The country’s battle with the plastic bag has been in the works for years. Efforts in 2009 to ban the production and use of black plastic bags, which litter the country’s streets and beaches, were only partially successful, as authorities struggled to curtail informal production of the bags.
Morocco is the second-largest plastic bag consumer after the United States. It uses about three billion plastic bags a year, according to the Moroccan Industry Ministry. That means, on average, that each one of Morocco’s 34 million people uses about 900 bags a year.
A blanket ban on the use of plastic bags will take some getting used to, says Jennie Romer, a New York-based lawyer.
“It's a big cultural shift with that type of broader law,” she said. “As long as the government has the motivation to really enforce that. There is a lot of potential. The government entity that is implementing it has to be completely on board in order to make that really happen in practice.”
While Industry Minister Moulay Hafid Elalamy, the initiator of the bill, did not return requests for comment, he said on his Twitter account that “several alternative solutions” will be made widely available, such as bags made of paper and fabric. He added that “freezer bags were excluded.”
For weeks now, awareness campaigns throughout the country have been warning Moroccans against the use of bags, which take hundreds of years to degrade. Their message is simple: plastic bags are unhealthy and dangerous for the ecosystem in a country that struggles to clean its streets and where fields of rubbish plague the local environment.
“They do it to promote the image of Morocco as an environmentally friendly country, which is partly true, but not completely,” Mamoun Ghallab, a sustainable development consultant, told Al Jazeera during a recent beach clean-up event in Casablanca.
Ghallab said the government hasn’t done much to raise environmental awareness. Some campaigns about littering have been done, he added, but their cartoonish design made them only marketable to children.
“If citizens are not aware of the concerns and the challenges we’re facing, things will go much slower,” Ghallab said. “Everything begins and ends with the citizens.”

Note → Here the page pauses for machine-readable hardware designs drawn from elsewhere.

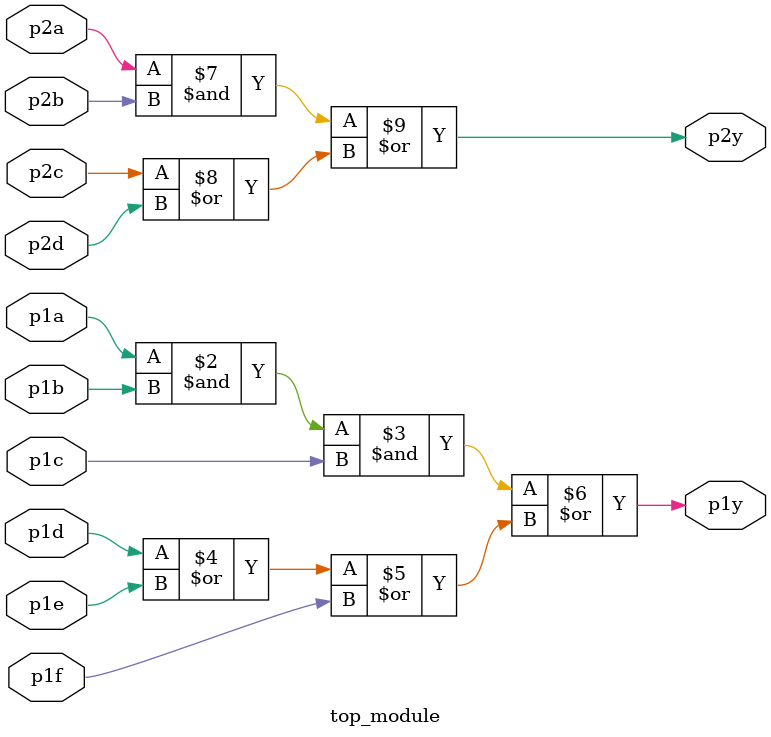
<source format=sv>
module top_module(
    input p1a, 
    input p1b,
    input p1c,
    input p1d,
    input p1e,
    input p1f,
    output reg p1y,
    input p2a,
    input p2b,
    input p2c,
    input p2d,
    output reg p2y
);

always @(*) begin
    p1y = (p1a & p1b & p1c) | (p1d | p1e | p1f);
    p2y = (p2a & p2b) | (p2c | p2d);
end

endmodule

</source>
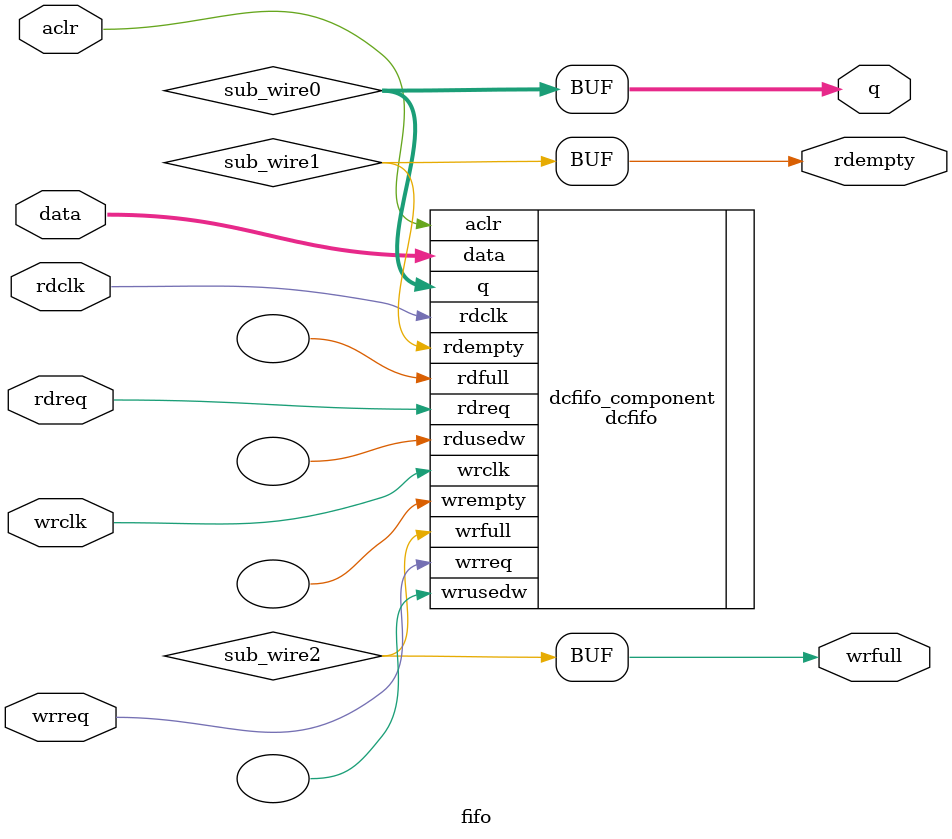
<source format=v>
module fifo (
	aclr,
	data,
	rdclk,
	rdreq,
	wrclk,
	wrreq,
	q,
	rdempty,
	wrfull,
    );
	input	  aclr;
	input	[55:0]  data;
	input	  rdclk;
	input	  rdreq;
	input	  wrclk;
	input	  wrreq;
	output	[55:0]  q;
	output	  rdempty;
	output	  wrfull;
`ifndef ALTERA_RESERVED_QIS
// synopsys translate_off
`endif
	tri0	  aclr;
`ifndef ALTERA_RESERVED_QIS
// synopsys translate_on
`endif
	wire [55:0] sub_wire0;
	wire  sub_wire1;
	wire  sub_wire2;
	wire [55:0] q = sub_wire0[55:0];
	wire  rdempty = sub_wire1;
	wire  wrfull = sub_wire2;
	dcfifo	dcfifo_component (
				.aclr (aclr),
				.data (data),
				.rdclk (rdclk),
				.rdreq (rdreq),
				.wrclk (wrclk),
				.wrreq (wrreq),
				.q (sub_wire0),
				.rdempty (sub_wire1),
				.wrfull (sub_wire2),
				.rdfull (),
				.rdusedw (),
				.wrempty (),
				.wrusedw ());
	defparam
		dcfifo_component.intended_device_family = "Stratix V",
		dcfifo_component.lpm_numwords = 4,
		dcfifo_component.lpm_showahead = "ON",
		dcfifo_component.lpm_type = "dcfifo",
		dcfifo_component.lpm_width = 56,
		dcfifo_component.lpm_widthu = 2,
		dcfifo_component.overflow_checking = "ON",
		dcfifo_component.rdsync_delaypipe = 4,
		dcfifo_component.read_aclr_synch = "OFF",
		dcfifo_component.underflow_checking = "ON",
		dcfifo_component.use_eab = "ON",
		dcfifo_component.write_aclr_synch = "OFF",
		dcfifo_component.wrsync_delaypipe = 4;
endmodule
</source>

But the UN Environmental Performance Review of Morocco, which has analysed the country’s environment protection progress since 2012, reported that Morocco “fails to address environmental challenges, which can gradually become economic and development challenges”.

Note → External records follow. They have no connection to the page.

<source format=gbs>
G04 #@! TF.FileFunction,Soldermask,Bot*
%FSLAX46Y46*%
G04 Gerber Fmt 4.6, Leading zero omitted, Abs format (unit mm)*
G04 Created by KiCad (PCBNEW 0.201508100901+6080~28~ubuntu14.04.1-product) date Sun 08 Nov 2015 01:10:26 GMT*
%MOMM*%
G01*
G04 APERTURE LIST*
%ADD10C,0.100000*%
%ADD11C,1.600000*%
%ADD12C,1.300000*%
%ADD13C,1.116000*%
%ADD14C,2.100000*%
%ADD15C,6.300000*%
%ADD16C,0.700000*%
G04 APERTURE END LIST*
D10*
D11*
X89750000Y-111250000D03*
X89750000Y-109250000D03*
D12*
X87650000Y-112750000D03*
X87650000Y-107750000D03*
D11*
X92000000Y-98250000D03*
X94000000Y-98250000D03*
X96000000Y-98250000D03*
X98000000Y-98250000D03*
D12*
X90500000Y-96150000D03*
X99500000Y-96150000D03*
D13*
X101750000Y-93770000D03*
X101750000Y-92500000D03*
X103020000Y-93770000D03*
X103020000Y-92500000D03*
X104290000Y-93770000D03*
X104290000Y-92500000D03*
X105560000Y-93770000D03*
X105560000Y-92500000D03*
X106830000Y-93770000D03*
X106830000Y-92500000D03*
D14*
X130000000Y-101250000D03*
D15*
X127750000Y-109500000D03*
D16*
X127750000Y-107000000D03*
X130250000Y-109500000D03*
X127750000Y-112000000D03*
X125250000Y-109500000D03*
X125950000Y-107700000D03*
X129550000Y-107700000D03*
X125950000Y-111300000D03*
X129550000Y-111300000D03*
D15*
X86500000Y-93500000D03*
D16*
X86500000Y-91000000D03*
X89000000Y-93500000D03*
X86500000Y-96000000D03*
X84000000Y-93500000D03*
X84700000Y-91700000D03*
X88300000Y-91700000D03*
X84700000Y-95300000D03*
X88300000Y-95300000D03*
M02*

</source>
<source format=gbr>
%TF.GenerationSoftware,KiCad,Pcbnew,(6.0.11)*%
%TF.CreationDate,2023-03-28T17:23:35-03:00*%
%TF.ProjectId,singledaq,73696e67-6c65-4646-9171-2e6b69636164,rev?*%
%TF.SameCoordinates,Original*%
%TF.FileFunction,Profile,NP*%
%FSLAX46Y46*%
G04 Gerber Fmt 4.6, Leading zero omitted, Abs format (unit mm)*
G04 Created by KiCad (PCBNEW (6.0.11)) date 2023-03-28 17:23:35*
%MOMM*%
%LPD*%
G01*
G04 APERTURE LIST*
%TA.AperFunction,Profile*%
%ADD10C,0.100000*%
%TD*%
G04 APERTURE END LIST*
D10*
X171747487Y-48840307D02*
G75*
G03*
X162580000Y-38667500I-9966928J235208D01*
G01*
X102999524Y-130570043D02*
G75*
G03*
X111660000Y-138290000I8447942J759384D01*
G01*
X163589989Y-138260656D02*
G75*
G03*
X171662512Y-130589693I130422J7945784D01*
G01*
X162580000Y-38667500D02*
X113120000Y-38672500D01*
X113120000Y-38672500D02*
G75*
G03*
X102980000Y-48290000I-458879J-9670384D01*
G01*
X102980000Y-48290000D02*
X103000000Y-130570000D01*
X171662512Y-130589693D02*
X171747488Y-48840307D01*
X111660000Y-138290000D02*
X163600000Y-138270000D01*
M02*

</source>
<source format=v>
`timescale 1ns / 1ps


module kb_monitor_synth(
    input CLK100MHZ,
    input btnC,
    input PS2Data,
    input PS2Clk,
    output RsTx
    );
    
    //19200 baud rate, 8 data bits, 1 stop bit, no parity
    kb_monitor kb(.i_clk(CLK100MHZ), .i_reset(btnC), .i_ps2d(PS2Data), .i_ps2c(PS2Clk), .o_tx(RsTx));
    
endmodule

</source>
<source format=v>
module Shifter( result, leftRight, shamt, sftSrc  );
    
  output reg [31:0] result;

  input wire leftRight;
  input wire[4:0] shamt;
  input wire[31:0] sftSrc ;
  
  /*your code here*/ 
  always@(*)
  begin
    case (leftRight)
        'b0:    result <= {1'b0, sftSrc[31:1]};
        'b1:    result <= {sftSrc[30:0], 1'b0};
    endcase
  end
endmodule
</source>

Moroccan cities only collect 70 percent of solid waste, according to a 2013 study released by the German Society for International Cooperation. And the World Bank has reported that less than 10 percent of collected waste is disposed of in an “environmentally and socially acceptable manner.”
Yassine Zegzouti, 30, president of local advocacy organisation Mawarid, said it is possible for Morocco to totally ban plastic bags, but that changing consumer habits will be the most challenging part.

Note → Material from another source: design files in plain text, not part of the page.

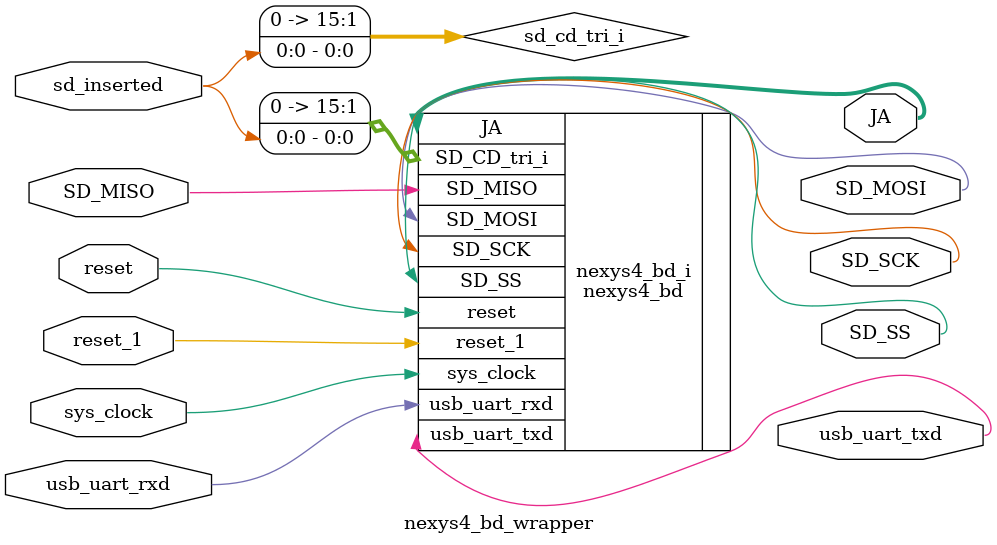
<source format=v>
`timescale 1 ps / 1 ps

module nexys4_bd_wrapper
   (JA,
    SD_MISO,
    SD_MOSI,
    SD_SCK,
    SD_SS,
    reset,
    reset_1,
    sd_inserted,
    sys_clock,
    usb_uart_rxd,
    usb_uart_txd);
  output [3:1] JA;
  input SD_MISO;
  output SD_MOSI;
  output SD_SCK;
  output [0:0]SD_SS;
  input reset;
  input reset_1;
  input sd_inserted;
  input sys_clock;
  input usb_uart_rxd;
  output usb_uart_txd;
  
  wire [3:1] JA;
  wire SD_MISO;
  wire SD_MOSI;
  wire SD_SCK;
  wire [0:0]SD_SS;
  wire reset;
  wire reset_1;
  wire [15:0]sd_cd_tri_i;
  wire sys_clock;
  wire usb_uart_rxd;
  wire usb_uart_txd;
  
  assign sd_cd_tri_i[15:1] = 15'b0;
  assign sd_cd_tri_i[0] = sd_inserted;

  nexys4_bd nexys4_bd_i
       (.JA(JA),
        .SD_CD_tri_i(sd_cd_tri_i),
        .SD_MISO(SD_MISO),
        .SD_MOSI(SD_MOSI),
        .SD_SCK(SD_SCK),
        .SD_SS(SD_SS),
        .reset(reset),
        .reset_1(reset_1),
        .sys_clock(sys_clock),
        .usb_uart_rxd(usb_uart_rxd),
        .usb_uart_txd(usb_uart_txd));
endmodule

</source>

The government has shown a commitment to putting the ban into practice, he said, not only through TV spots encouraging citizens to change their habits, but also by investing millions of Moroccan dirhams into encouraging the industry to transform their production of the bags.
“The formal sector will need four to five years to comply with the new law,” said Zegzouti.
“But the use of plastic bags is anchored in [consumer] habit,” said Zegzouti. “All actors need to change these habits to not have any damage in the future.”
This story was produced in association with Round Earth Media. Elaina Zachos contributed reporting.